The committees opposing the America’s Cup contest this change of direction. They fear that a partial remediation will become permanent, that infrastructure built for the event will remain indefinitely, and that the project will end up sacrificing the vision of a public beach and a waterfront genuinely returned to the city. Not least, they fear that the €152 million allocated to the intervention "will not guarantee any real remediation and may instead worsen the pollution problem." Even the new breakwater intended to create a calm basin for the boats is viewed with suspicion: officially it will be dismantled after the competition, but in Naples the memory of temporary structures left standing for years remains all too vivid and painful. After all, when the America’s Cup World Series arrived in the gulf in 2012, a temporary breakwater was built — and is still there today — in front of Rotonda Diaz beach.

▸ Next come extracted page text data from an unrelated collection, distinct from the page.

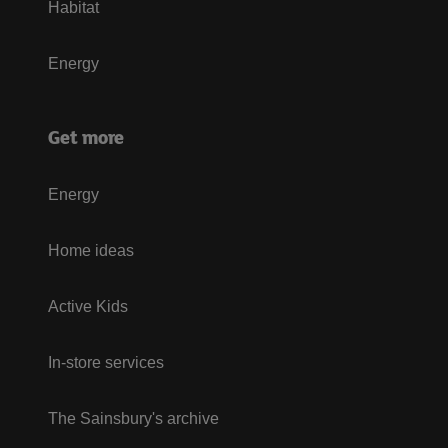
Habitat
Energy
Get more
Energy
Home ideas
Active Kids
In-store services
The Sainsbury's archive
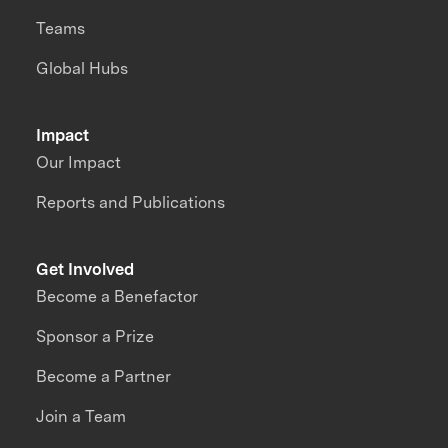
Teams
Global Hubs
Impact
Our Impact
Reports and Publications
Get Involved
Become a Benefactor
Sponsor a Prize
Become a Partner
Join a Team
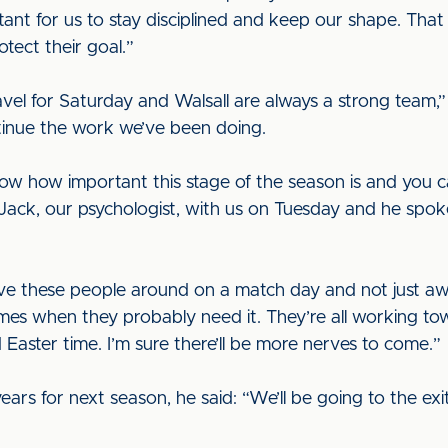
tant for us to stay disciplined and keep our shape. That
otect their goal.”
avel for Saturday and Walsall are always a strong team,”
ontinue the work we’ve been doing.
ow how important this stage of the season is and you 
ck, our psychologist, with us on Tuesday and he spoke 
 have these people around on a match day and not just a
t times when they probably need it. They’re all working t
Easter time. I’m sure there’ll be more nerves to come.”
ars for next season, he said: “We’ll be going to the exit 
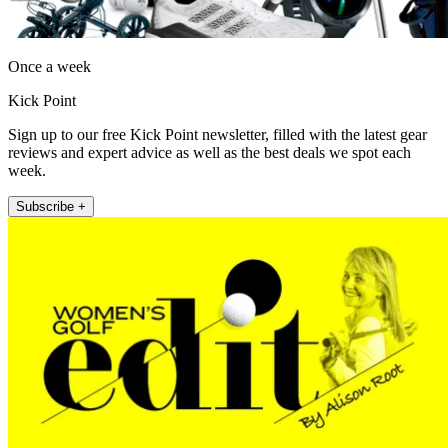
Once a week
Kick Point
Sign up to our free Kick Point newsletter, filled with the latest gear
reviews and expert advice as well as the best deals we spot each
week.
Subscribe +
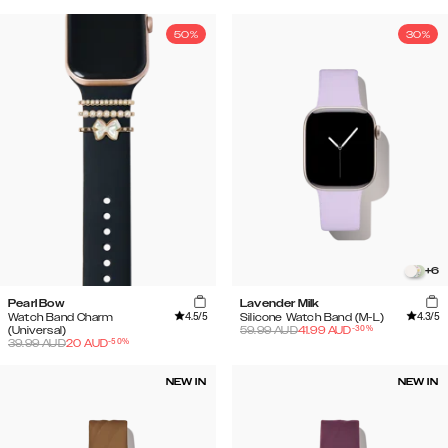
50%
30%
+
6
Pearl Bow
Lavender Milk
4.5
/5
4.3
/5
Watch Band Charm
Silicone Watch Band (M-L)
-
30
%
(Universal)
59.99
AUD
41.99
AUD
-
50
%
39.99
AUD
20
AUD
NEW IN
NEW IN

Behind this widespread distrust lies the history of Bagnoli itself, marked by too many announcements, delays and renderings that never became reality. Gaetano Manfredi has said he is open to dialogue with sceptics, but unwilling to become complicit in failure. "We need to talk about technical and scientific data," he said, "because otherwise, if we continue speaking only in ideological terms, we will go on like this for decades." Yet while the controversy continues, the landscape of the district is changing: among cranes, dredgers and construction sites opening onto the sea, the former industrial area is trying for the first time in decades to imagine itself as something different from its industrial and cultural legacy.

Why the 38th America’s Cup matters for Naples

The final dates of the Naples preliminary regatta, as anticipated, will only be officially announced after the event in Cagliari from 21 to 24 May. Aside from that, however, the broader picture surrounding the hosting of the 38th America’s Cup is now clear. In the coming months Bagnoli will begin welcoming the teams’ operational facilities, while in 2027 the gulf will become the stage for an edition destined to leave iconic images behind: AC75s racing along the Naples waterfront between Posillipo and Castel dell’Ovo, with Capri in the background.

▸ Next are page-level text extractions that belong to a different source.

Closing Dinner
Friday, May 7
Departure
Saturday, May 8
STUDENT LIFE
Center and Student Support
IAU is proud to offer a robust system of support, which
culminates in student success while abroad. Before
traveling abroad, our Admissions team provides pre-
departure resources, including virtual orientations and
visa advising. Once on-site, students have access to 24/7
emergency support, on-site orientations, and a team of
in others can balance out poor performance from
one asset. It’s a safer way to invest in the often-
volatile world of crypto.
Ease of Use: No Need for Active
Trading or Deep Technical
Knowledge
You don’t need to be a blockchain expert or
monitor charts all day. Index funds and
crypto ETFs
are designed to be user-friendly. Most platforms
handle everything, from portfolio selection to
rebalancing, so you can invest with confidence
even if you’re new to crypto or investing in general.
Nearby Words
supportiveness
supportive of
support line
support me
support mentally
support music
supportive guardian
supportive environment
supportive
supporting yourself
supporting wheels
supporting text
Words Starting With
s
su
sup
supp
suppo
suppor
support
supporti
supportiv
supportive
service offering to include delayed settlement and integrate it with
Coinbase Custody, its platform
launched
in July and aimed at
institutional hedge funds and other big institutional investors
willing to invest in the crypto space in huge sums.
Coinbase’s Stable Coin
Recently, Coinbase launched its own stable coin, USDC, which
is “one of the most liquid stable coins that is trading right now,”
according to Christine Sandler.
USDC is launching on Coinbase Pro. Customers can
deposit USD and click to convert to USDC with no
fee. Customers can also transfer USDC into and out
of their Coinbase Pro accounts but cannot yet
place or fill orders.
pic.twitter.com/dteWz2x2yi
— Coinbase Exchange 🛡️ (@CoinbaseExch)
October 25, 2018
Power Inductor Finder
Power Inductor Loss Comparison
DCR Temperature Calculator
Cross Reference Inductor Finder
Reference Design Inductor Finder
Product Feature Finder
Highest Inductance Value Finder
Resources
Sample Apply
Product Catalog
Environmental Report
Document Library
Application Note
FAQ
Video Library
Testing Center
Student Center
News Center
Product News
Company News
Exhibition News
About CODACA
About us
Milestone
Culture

For all these reasons, attention extends far beyond the sporting dimension. Especially following the announcement of the return of an American team, absent from the initial projections, led by Ken Read, which has further increased the event’s media reach, while expectations surrounding the seventh consortium — likely Australian — confirm the ambition of a more global edition than ever before. The timetable, however, remains one of the most closely watched issues. In recent months some deadlines have slipped compared to the original forecasts, and even the preliminary race scheduled for 2026 could take place later — in autumn rather than the initially envisioned summer window.

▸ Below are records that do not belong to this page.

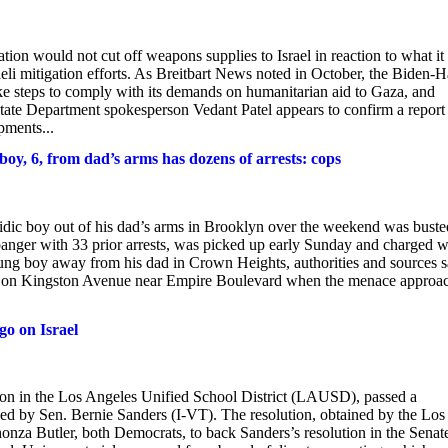
ion would not cut off weapons supplies to Israel in reaction to what it 
aeli mitigation efforts. As Breitbart News noted in October, the Biden-H
take steps to comply with its demands on humanitarian aid to Gaza, and
tate Department spokesperson Vedant Patel appears to confirm a report 
pments...
oy, 6, from dad’s arms has dozens of arrests: cops
sidic boy out of his dad’s arms in Brooklyn over the weekend was buste
gbanger with 33 prior arrests, was picked up early Sunday and charged w
oung boy away from his dad in Crown Heights, authorities and sources s
ng on Kingston Avenue near Empire Boulevard when the menace approa
o on Israel
on in the Los Angeles Unified School District (LAUSD), passed a
sed by Sen. Bernie Sanders (I-VT). The resolution, obtained by the Los
onza Butler, both Democrats, to back Sanders’s resolution in the Senat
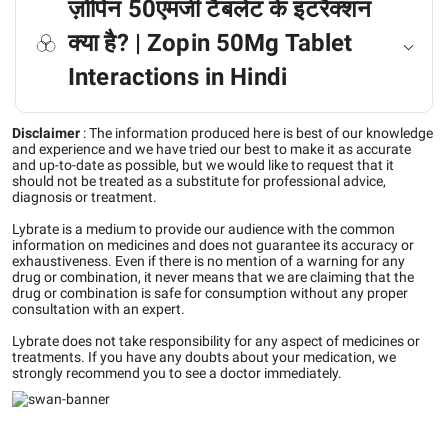
ज़ोपिन 50एमजी टैबलेट के इंटरैक्शन
क्या है? | Zopin 50Mg Tablet
Interactions in Hindi
Disclaimer
:
The information produced here is best of our knowledge
and experience and we have tried our best to make it as accurate
and up-to-date as possible, but we would like to request that it
should not be treated as a substitute for professional advice,
diagnosis or treatment.
Lybrate is a medium to provide our audience with the common
information on medicines and does not guarantee its accuracy or
exhaustiveness. Even if there is no mention of a warning for any
drug or combination, it never means that we are claiming that the
drug or combination is safe for consumption without any proper
consultation with an expert.
Lybrate does not take responsibility for any aspect of medicines or
treatments. If you have any doubts about your medication, we
strongly recommend you to see a doctor immediately.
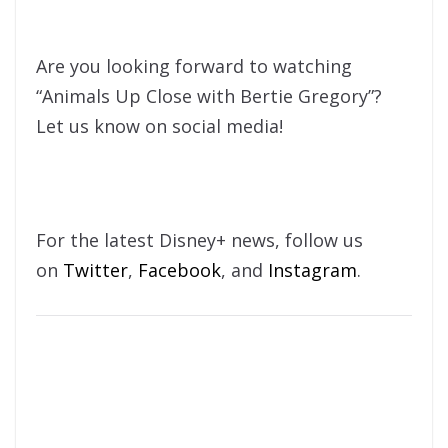
Are you looking forward to watching
“Animals Up Close with Bertie Gregory”?
Let us know on social media!
For the latest Disney+ news, follow us
on
Twitter
,
Facebook
, and
Instagram
.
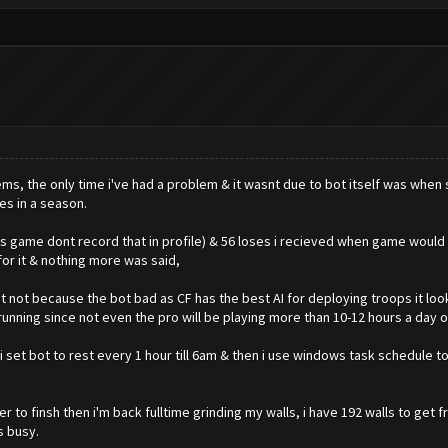
lems, the only time i've had a problem & it wasnt due to bot itself was w
ses in a season.
as game dont record that in profile) & 56 loses i recieved when game wou
or it & nothing more was said,
 but not because the bot bad as CF has the best AI for deploying troops it lo
nning since not even the pro will be playing more than 10-12 hours a day o
 set bot to rest every 1 hour till 6am & then i use windows task schedule to
er to finsh then i'm back fulltime grinding my walls, i have 192 walls to get
s busy.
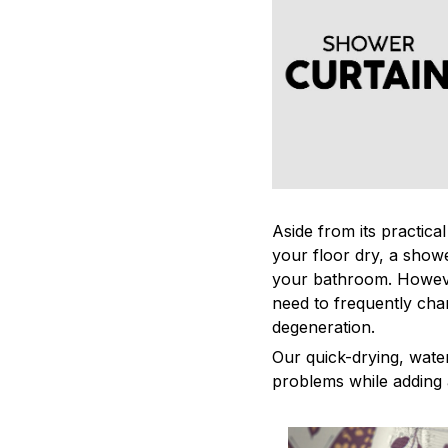
Aside from its practica
your floor dry, a showe
your bathroom. Howeve
need to frequently cha
degeneration.
Our quick-drying, water
problems while adding 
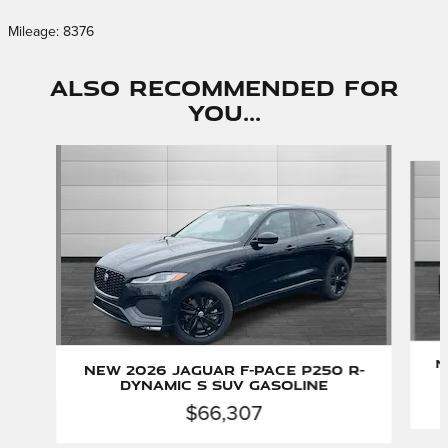
Mileage: 8376
Also Recommended for
You...
Slide 1 of 6
N
New 2026 Jaguar F-PACE P250 R-
Dynamic S SUV Gasoline
$66,307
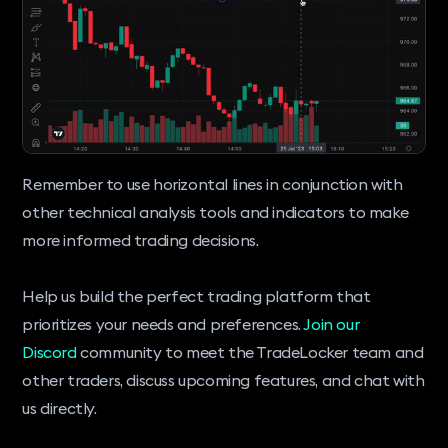
Remember to use horizontal lines in conjunction with
other technical analysis tools and indicators to make
more informed trading decisions.
Help us build the perfect trading platform that
prioritizes your needs and preferences.
Join our
Discord
community to meet the TradeLocker team and
other traders, discuss upcoming features, and chat with
us directly.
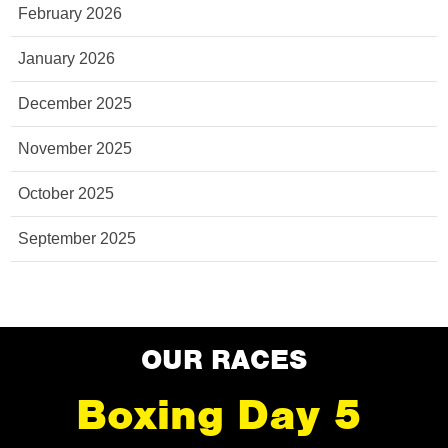
February 2026
January 2026
December 2025
November 2025
October 2025
September 2025
OUR RACES
Boxing Day 5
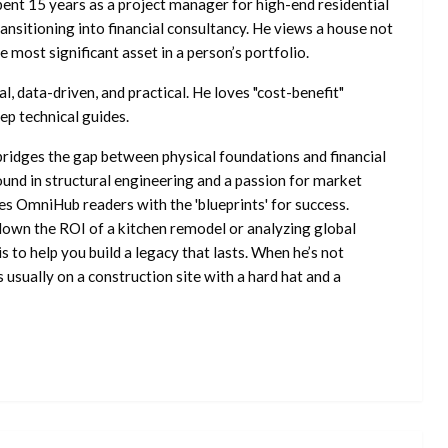
ent 15 years as a project manager for high-end residential
nsitioning into financial consultancy. He views a house not
he most significant asset in a person’s portfolio.
l, data-driven, and practical. He loves "cost-benefit"
ep technical guides.
ridges the gap between physical foundations and financial
ound in structural engineering and a passion for market
es OmniHub readers with the 'blueprints' for success.
own the ROI of a kitchen remodel or analyzing global
is to help you build a legacy that lasts. When he’s not
s usually on a construction site with a hard hat and a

And this is the contradiction accompanying Naples toward the next America’s Cup. Few cities in the world possess such a natural and deeply rooted relationship with the sea, such a recognisable landscape, such a cinematic vocation for hosting an event of this kind. At the same time, few locations bear scars, problems and conflicts comparable to those of Bagnoli. There is hope that this may finally be the opportunity to break thirty years of paralysis; yet it is difficult not to also consider the risk that the event may impose external timelines and priorities on a neighbourhood demanding public spaces, definitive remediation and genuine access to the sea. Italy — and above all Naples — is waiting to understand whether, once the spotlight of world sailing fades, Bagnoli will truly have become something different from what it has been until now.